お兄ちゃんにはメールで私から誘ったということにしておいた。
3人分の食事。
何だか気合いが入ってしまって、いつもより凝りたくなる。
さんまを焼きつつ、煮物の下ごしらえをする。
忘れてた、というようなことを桂先輩はテキパキと予測して指摘してくれる。
「明凛ちゃん、大根先に煮ちゃったら?」
「あ、はい」
何故か洗い物をさせてしまっている。
とても助かるのだけど……。
ちょっと料理の上手い人の前で作るのは恥ずかしい。
コックさんからの知恵は間違っているとは思わないけど。
「先輩、待っていてもらっていいですよー?」
「そう? でもなんか、料理を待つのって数年ぶりで落ち着かないんだ」
そう笑いながら、桂先輩はリビングへ向かって行った。
ふう。
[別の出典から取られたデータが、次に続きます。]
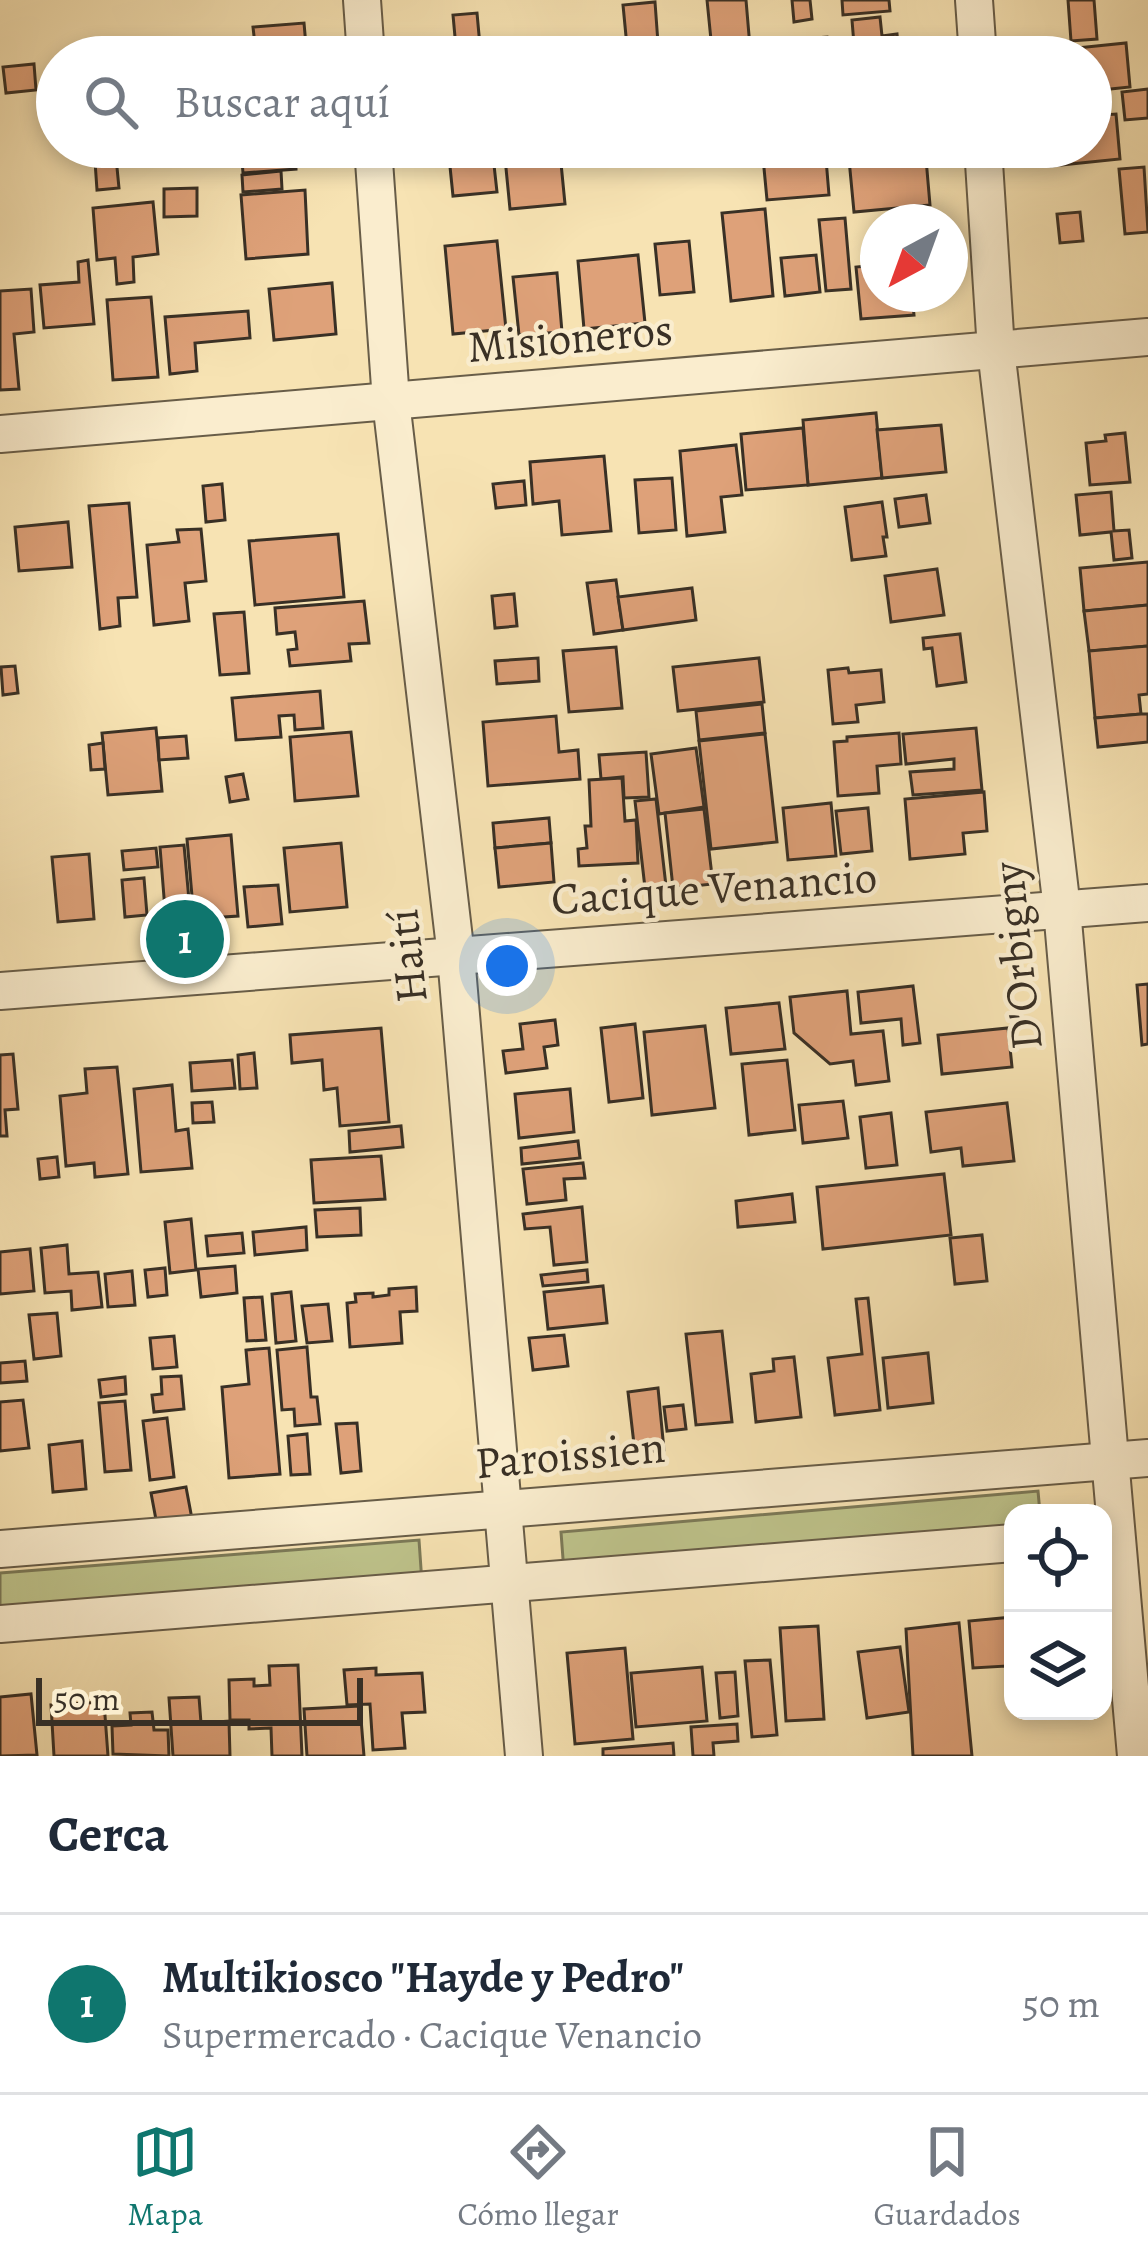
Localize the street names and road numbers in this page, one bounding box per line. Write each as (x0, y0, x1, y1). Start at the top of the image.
street label: Misioneros (465, 298, 675, 378)
street label: Cacique Venancio (549, 846, 879, 930)
street label: D'Orbigny (976, 858, 1058, 1053)
street label: Haití (371, 906, 443, 1006)
street label: Paroissien (472, 1416, 668, 1494)

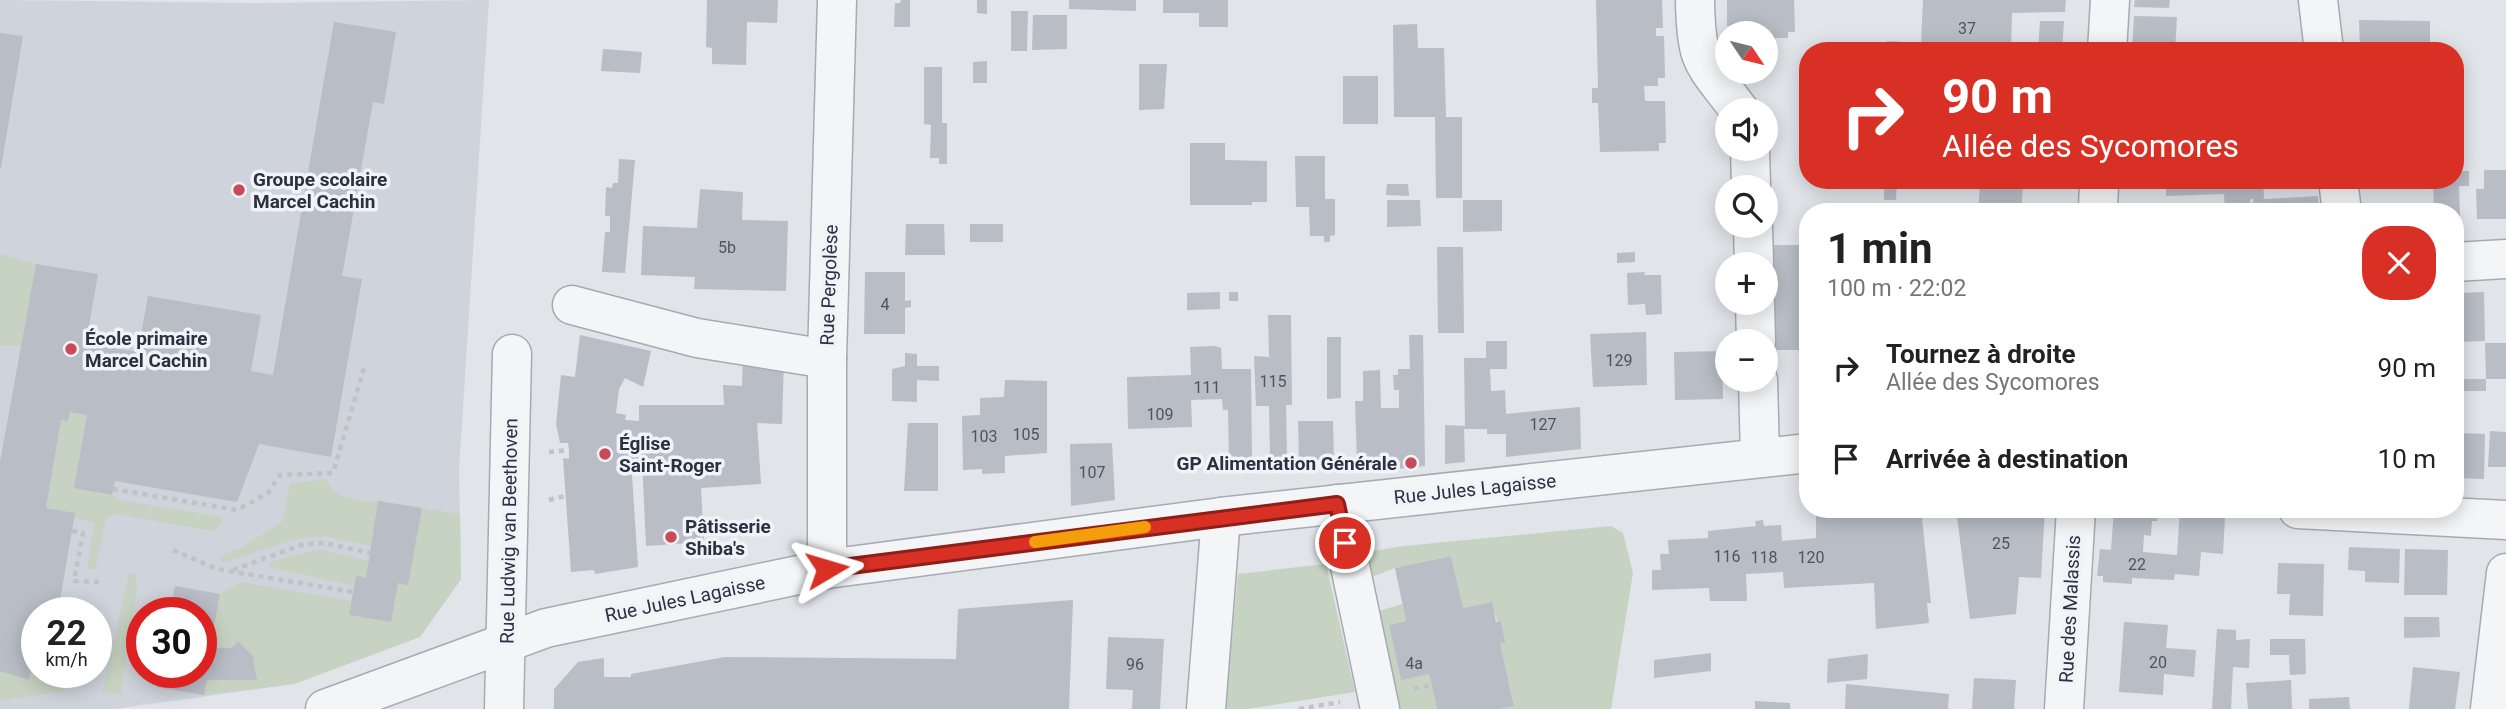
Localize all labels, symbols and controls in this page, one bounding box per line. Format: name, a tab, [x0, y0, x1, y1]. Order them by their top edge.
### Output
house number: 37	[1958, 19, 1976, 38]
north arrow	[1715, 21, 1778, 84]
map controls	[1715, 21, 1778, 392]
text: 90 m	[1942, 68, 2053, 125]
icon: right	[1827, 70, 1918, 161]
button: sound	[1715, 98, 1778, 161]
text: Allée des Sycomores	[1942, 127, 2239, 165]
place label: Groupe scolaire Marcel Cachin	[253, 168, 387, 213]
button: search	[1715, 175, 1778, 238]
marker: Groupe scolaire Marcel Cachin	[231, 182, 247, 198]
street label: Rue Pergolèse	[815, 224, 843, 346]
text: 1 min	[1827, 224, 1933, 273]
button: close	[2362, 226, 2436, 300]
house number: 5b	[718, 238, 736, 257]
button: +	[1715, 252, 1778, 315]
text: 100 m · 22:02	[1827, 275, 1966, 302]
house number: 4	[881, 295, 890, 314]
place label: École primaire Marcel Cachin	[85, 327, 208, 372]
button: −	[1715, 329, 1778, 392]
text: Tournez à droite	[1886, 339, 2076, 369]
marker: École primaire Marcel Cachin	[63, 341, 79, 357]
icon: right	[1827, 349, 1865, 387]
house number: 129	[1606, 351, 1632, 370]
text: 90 m	[2378, 353, 2436, 383]
text: Allée des Sycomores	[1886, 369, 2100, 396]
house number: 115	[1260, 372, 1286, 391]
house number: 111	[1194, 378, 1220, 397]
house number: 109	[1147, 405, 1173, 424]
house number: 127	[1530, 415, 1556, 434]
street label: Rue Ludwig van Beethoven	[496, 418, 522, 644]
house number: 105	[1013, 425, 1039, 444]
house number: 103	[971, 427, 997, 446]
place label: Église Saint-Roger	[619, 432, 721, 477]
icon: arrive	[1827, 440, 1865, 478]
text: Arrivée à destination	[1886, 444, 2128, 474]
text: 10 m	[2378, 444, 2436, 474]
marker: Église Saint-Roger	[597, 446, 613, 462]
place label: GP Alimentation Générale	[1177, 452, 1397, 475]
marker: GP Alimentation Générale	[1403, 455, 1419, 471]
house number: 107	[1079, 463, 1105, 482]
street label: Rue Jules Lagaisse	[1393, 469, 1557, 509]
pin	[1315, 513, 1375, 573]
place label: Pâtisserie Shiba's	[685, 515, 771, 560]
icon: arrive	[1326, 524, 1364, 562]
marker: Pâtisserie Shiba's	[663, 529, 679, 545]
position arrow	[790, 532, 864, 606]
house number: 25	[1992, 534, 2010, 553]
street label: Rue des Malassis	[2055, 534, 2085, 684]
house number: 116	[1714, 547, 1740, 566]
house number: 118	[1751, 548, 1777, 567]
house number: 120	[1798, 548, 1824, 567]
house number: 22	[2128, 555, 2146, 574]
street label: Rue Jules Lagaisse	[603, 571, 767, 627]
speed limit sign: 30	[126, 597, 217, 688]
text: 22	[46, 613, 87, 654]
text: km/h	[45, 649, 88, 670]
house number: 20	[2149, 653, 2167, 672]
house number: 4a	[1405, 654, 1423, 673]
house number: 96	[1126, 655, 1144, 674]

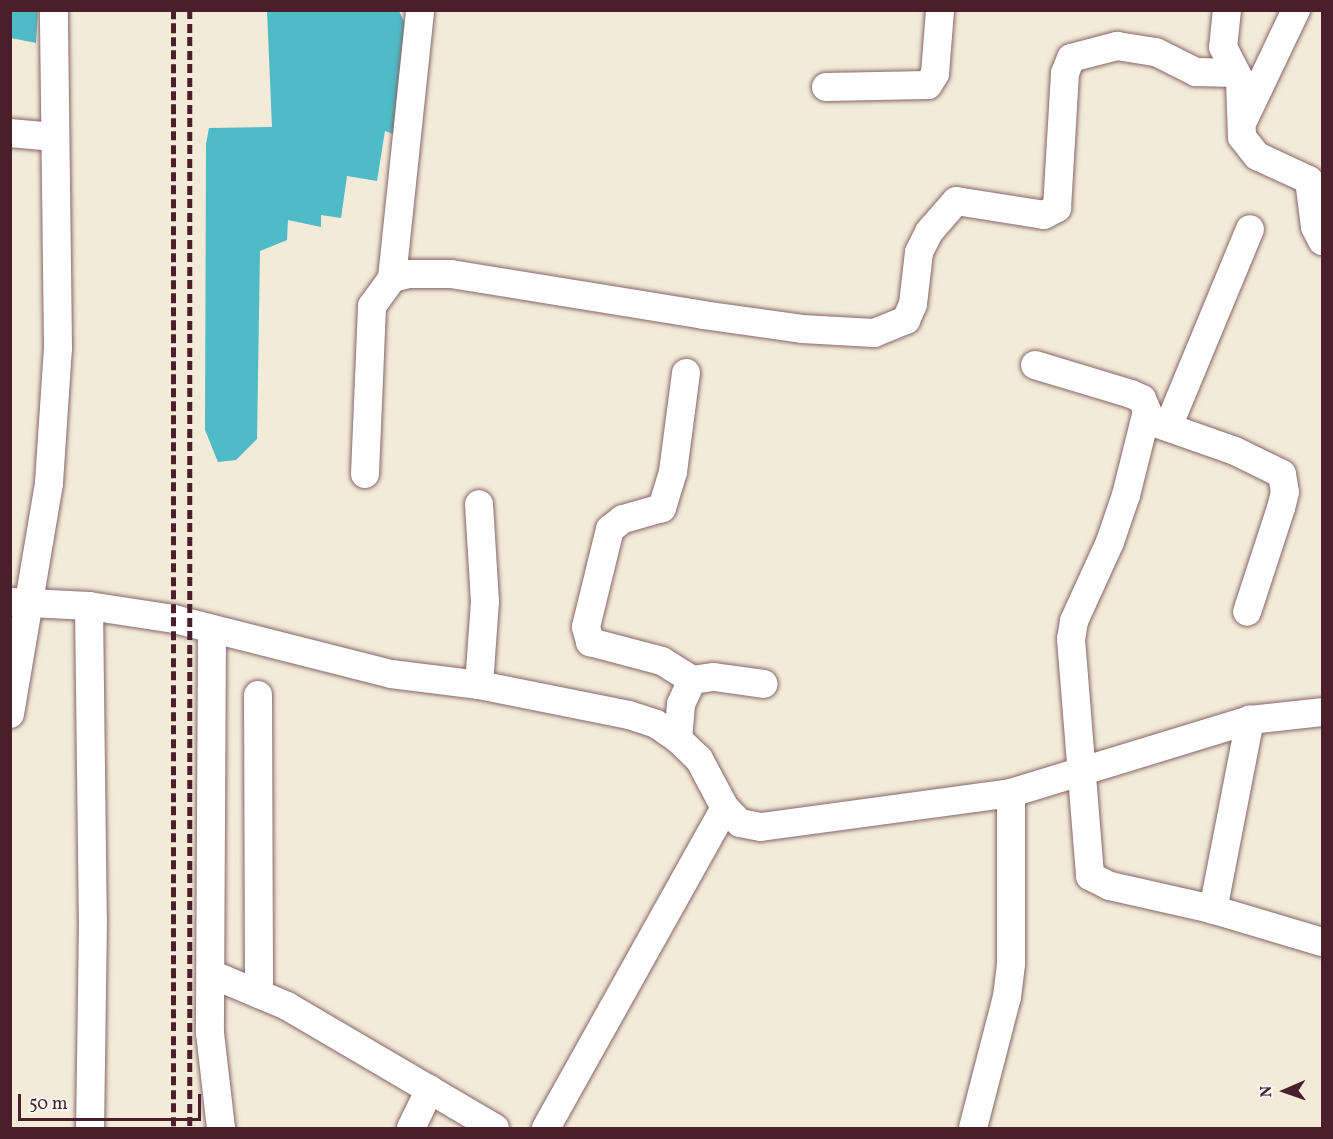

喜んでくれるかな?
「うめぇ! いつもより気合い入ってないか?」
「あは、間違ってはいないかも」
3人の食卓。
すごく楽しい時間だ。
「おいしいね。さすがだなあ」
桂先輩も喜んでくれてるし。
大満足。
今日は本当にいい日だった。
桂先輩とおにいちゃんと他愛もない話をして、その日は桂先輩と別れた。
後日、お兄ちゃんに二人でプレゼントを渡しに行ったときは、「やっぱりか」と言っていた。
お兄ちゃんは一番ずるくて、一番鋭い。
清香先輩にそのことを言ったら、「でも、どうだろうね? 鈍感じゃないとは言えないかも」と言っていた。
私は、なんだか彼女の言葉に違和感と、既視感を抱いた。
なんだろう、この気持ち。
――Just a Moment
ただ祝うためだけに。
ただ一瞬。
貴方との時間を、無駄にしたくはないよ。